As lojas de conveniência estão enfrentando desafios com pressões sobre as margens à medida que os padrões de fluxo de consumidores evoluem e as compras se tornam mais consolidadas. No entanto, sua vantagem de proximidade continua impulsionando a demanda por formatos de dose única. Outros canais de distribuição, incluindo serviços de alimentação, vending e assinaturas diretas ao consumidor (DTC), atendem a segmentos de nicho. Esses canais oferecem às marcas oportunidades para testar novos formatos de produtos e coletar feedback dos consumidores antes de expandir para o varejo convencional. A participação das barras de lanche na receita total de lanches do Reino Unido, destacada pela Houlihan Lokey, ressalta o significativo potencial de crescimento. Os fabricantes podem aproveitar essa oportunidade incentivando usuários ocasionais a se tornarem compradores regulares por meio de modelos de assinatura e promoções de multipacks.
Análise Geográfica
O mercado de barras de lanche no Reino Unido demonstra demanda significativa concentrada em centros urbanos como Londres, Manchester, Edimburgo e Birmingham. Essa tendência é amplamente impulsionada pela ascensão dos padrões de trabalho híbrido e pela crescente prevalência de ocasiões de refeições comprimidas, que estimulam um maior consumo per capita de formatos de lanche convenientes, portáteis e funcionais. Além disso, as preferências dos consumidores estão mudando, com 23,4% dos adultos no Reino Unido se identificando como flexitarianos e 66% expressando abertura para reduzir o consumo de carne. Essas preferências são particularmente proeminentes nas áreas metropolitanas, onde níveis mais elevados de escolaridade e renda disponível são comuns. Como resultado, há uma demanda crescente por barras de proteína premium e opções de lanche à base de plantas, que estão cada vez mais ocupando espaço nas prateleiras de varejistas independentes de alimentos naturais e redes especializadas.
A aplicação regulatória em todo o Reino Unido varia significativamente por região, criando desafios para empresas que operam em todo o país. A Agência de Padrões Alimentares (FSA) lançou uma vigilância varejista em 2024, que resultou em recalls de alérgenos em grandes varejistas, incluindo Tesco, Sainsbury's, Morrisons, Waitrose, Lidl e Asda. No entanto, os varejistas independentes na Escócia e no País de Gales enfrentam inspeções menos frequentes devido a restrições de recursos, levando a disparidades nos padrões de conformidade. Essas diferenças regionais na aplicação regulatória podem criar complexidades operacionais para fabricantes e varejistas, especialmente aqueles que visam manter padrões consistentes em todos os mercados.
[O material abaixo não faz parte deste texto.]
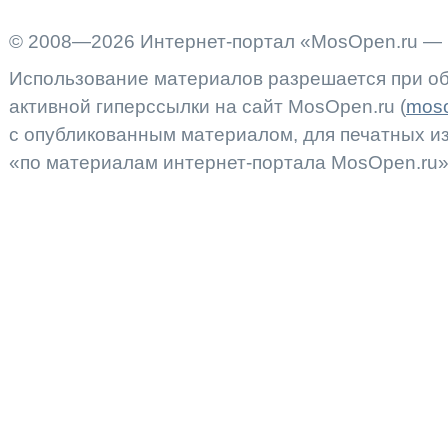
© 2008—2026 Интернет-портал «MosOpen.ru — 
Использование материалов разрешается при об
активной гиперссылки на сайт MosOpen.ru (
moso
с опубликованным материалом, для печатных 
«по материалам интернет-портала MosOpen.ru»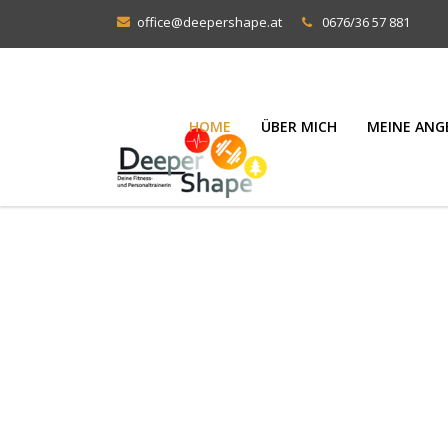
office@deepershape.at
0676/36 57 881
HOME
ÜBER MICH
MEINE ANG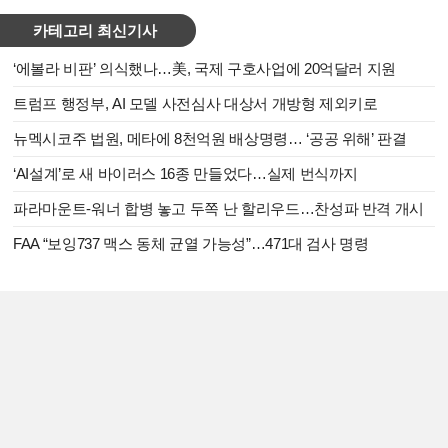
카테고리 최신기사
‘에볼라 비판’ 의식했나…美, 국제 구호사업에 20억달러 지원
트럼프 행정부, AI 모델 사전심사 대상서 개방형 제외키로
뉴멕시코주 법원, 메타에 8천억원 배상명령… ‘공공 위해’ 판결
‘AI설계’로 새 바이러스 16종 만들었다…실제 번식까지
파라마운트-워너 합병 놓고 두쪽 난 할리우드…찬성파 반격 개시
FAA “보잉737 맥스 동체 균열 가능성”…471대 검사 명령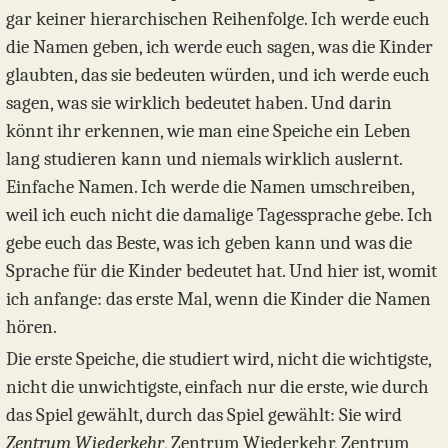
gar keiner hierarchischen Reihenfolge. Ich werde euch
die Namen geben, ich werde euch sagen, was die Kinder
glaubten, das sie bedeuten würden, und ich werde euch
sagen, was sie wirklich bedeutet haben. Und darin
könnt ihr erkennen, wie man eine Speiche ein Leben
lang studieren kann und niemals wirklich auslernt.
Einfache Namen. Ich werde die Namen umschreiben,
weil ich euch nicht die damalige Tagessprache gebe. Ich
gebe euch das Beste, was ich geben kann und was die
Sprache für die Kinder bedeutet hat. Und hier ist, womit
ich anfange: das erste Mal, wenn die Kinder die Namen
hören.
Die erste Speiche, die studiert wird, nicht die wichtigste,
nicht die unwichtigste, einfach nur die erste, wie durch
das Spiel gewählt, durch das Spiel gewählt: Sie wird
Zentrum Wiederkehr
, Zentrum Wiederkehr, Zentrum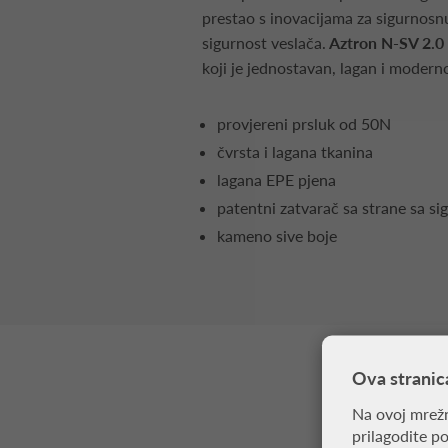
prestao s inovacijama za sigurnos
sigurnost veslača.
Aztron N-SV 2.0
koji je jednostavan, lagan i modern
provjereni prsluk od 50N
čvrsta i lagana tkanina
lagana EPE pjena
patentni zatvarač sa strane sa 
kameno sive boje
Ova stranic
Na ovoj mrežn
prilagodite p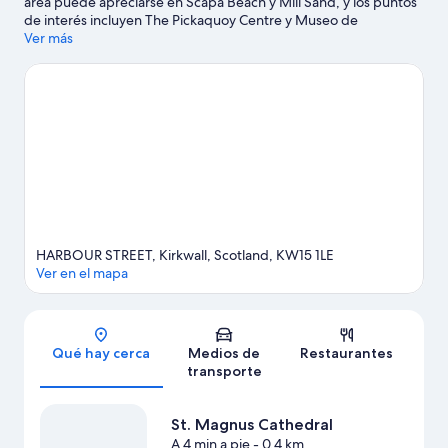
área puede apreciarse en Scapa Beach y Mill Sand, y los puntos
de interés incluyen The Pickaquoy Centre y Museo de
Stromness.
Ver más
Visita nuestra guía de Kirkwall
HARBOUR STREET, Kirkwall, Scotland, KW15 1LE
Ver en el mapa
Sección del mapa
Qué hay cerca
Medios de
Restaurantes
transporte
St. Magnus Cathedral
A 4 min a pie
- 0.4 km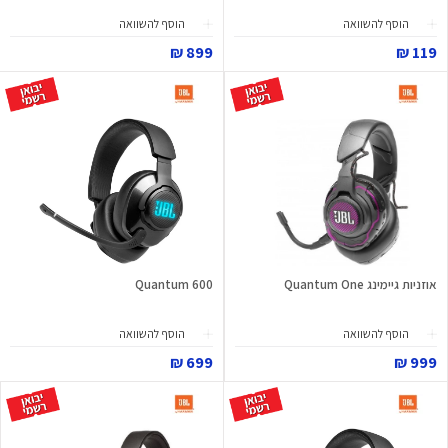
הוסף להשוואה
הוסף להשוואה
899 ₪
119 ₪
אוזניות גיימינג Quantum One
Quantum 600
הוסף להשוואה
הוסף להשוואה
699 ₪
999 ₪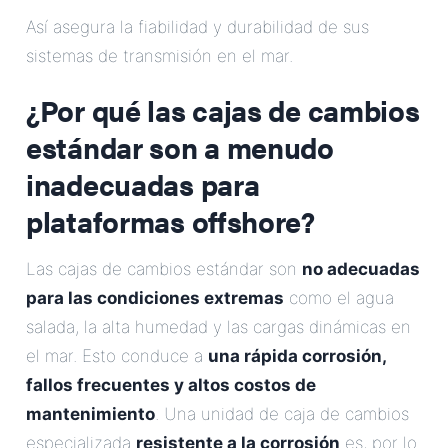
Correo Electrónico
Así asegura la fiabilidad y durabilidad de sus
sistemas de transmisión en el mar.
Dirección
¿Por qué las cajas de cambios
estándar son a menudo
Mensaje
inadecuadas para
plataformas offshore?
Las cajas de cambios estándar son
no adecuadas
para las condiciones extremas
como el agua
Enviar Mensaje
salada, la alta humedad y las cargas dinámicas en
el mar. Esto conduce a
una rápida corrosión,
fallos frecuentes y altos costos de
mantenimiento
. Una unidad de caja de cambios
especializada
resistente a la corrosión
es, por lo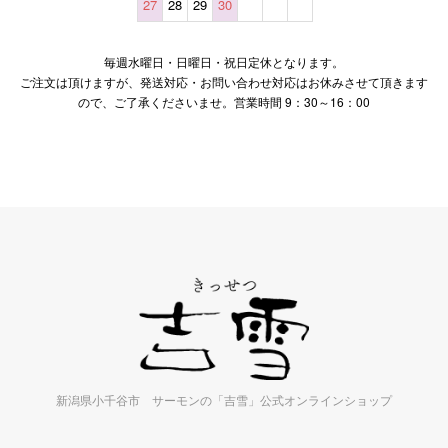
27
28
29
30
毎週水曜日・日曜日・祝日定休となります。
ご注文は頂けますが、発送対応・お問い合わせ対応はお休みさせて頂きます
ので、ご了承くださいませ。営業時間 9：30～16：00
新潟県小千谷市 サーモンの「吉雪」公式オンラインショップ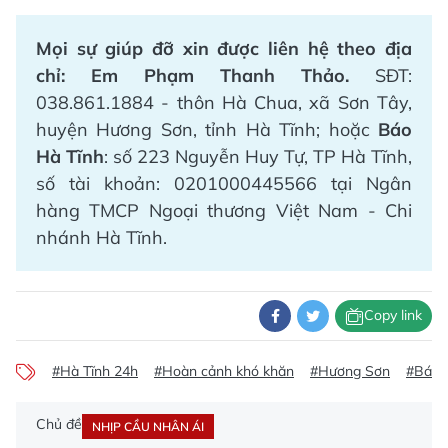
Mọi sự giúp đỡ xin được liên hệ theo địa
chỉ:
Em Phạm Thanh Thảo.
SĐT:
038.861.1884 - thôn Hà Chua, xã Sơn Tây,
huyện Hương Sơn, tỉnh Hà Tĩnh; hoặc
Báo
Hà Tĩnh
: số 223 Nguyễn Huy Tự, TP Hà Tĩnh,
số tài khoản: 0201000445566 tại Ngân
hàng TMCP Ngoại thương Việt Nam - Chi
nhánh Hà Tĩnh.
Copy link
#Hà Tĩnh 24h
#Hoàn cảnh khó khăn
#Hương Sơn
#Báo 
Chủ đề
NHỊP CẦU NHÂN ÁI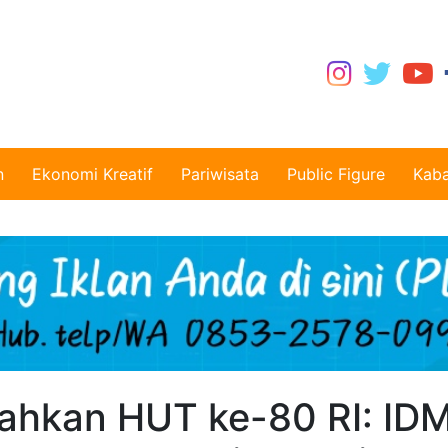
n
Ekonomi Kreatif
Pariwisata
Public Figure
Kaba
iahkan HUT ke-80 RI: ID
Olhando para o futuro, a legislação de Reciclagem Simplificada, prevista para entrar em vigor em março de 2027, introduzirá a coleta obrigatória e consistente de filmes plásticos em toda a Inglaterra. No entanto, essa legislação não se estenderá à Escócia, ao País de Gales ou à Irlanda do Norte, resultando em disparidades regionais na reciclabilidade das embalagens. Para fabricantes e marcas que operam em todo o Reino Unido, isso cria desafios adicionais. As empresas precisarão produzir múltiplas variantes de unidades de manutenção de estoque (SKU) para atender a diferentes requisitos regionais ou aceitar credenciais de sustentabilidade reduzidas nas nações devolvidas. Essas complexidades destacam a necessidade de planejamento estratégico para navegar no cenário regulatório em evolução, enquanto atendem às expectativas dos consumidores em relação à sustentabilidade.
Cenário Competitivo
O mercado de barras de lanche do Reino Unido é moderadamente consolidado, apresentando uma combinação de empresas globais como Mars, Nestlé, PepsiCo, Mondelēz, General Mills e Kellanova, ao lado de players emergentes como Grenade UK, Huel e Pulsin. Essas marcas menores frequentemente se concentram em canais diretos ao consumidor e enfatizam produtos com rótulo limpo para atrair segmentos de mercado premium. A aquisição da Kellanova pela Mars por USD 36 bilhões em agosto de 2024 destaca a necessidade estratégica de expandir a distribuição e fazer vendas cruzadas de portfólios de produtos em categorias de lanches. Essa fusão permite que a empresa combinada garanta melhor posicionamento nas prateleiras e apoio promocional dos varejistas do Reino Unido. Por outro lado, marcas menores estão explorando oportunidades de nicho em áreas como nutrição funcional, produtos sem alérgenos e modelos de assinatura, embora sua capacidade de produção limitada e redes de distribuição permaneçam barreiras para um alcance de mercado mais amplo.
As empresas estão adotando várias estratégias para permanecer competitivas, incluindo a reformulação de produtos para cumprir com as regulamentações de Alimentos com Alto Teor de Gordura, Açúcar e Sal (HFSS), inovação em embalagens para atender aos padrões de reciclabilidade e uso de marketing digital para construir relacionamentos diretos com os consumidores. Por exemplo, a PepsiCo reformulou os Doritos em outubro de 2024 para obter o status de não-HFSS, alinhando-se com seu objetivo de gerar 50% das vendas de lanches do Reino Unido a partir de alternativas mais saudáveis até 2025. Esses esforços refletem como os players estabelecidos estão abordando proativamente os desafios regulatórios e as mudanças nas preferências dos consumidores.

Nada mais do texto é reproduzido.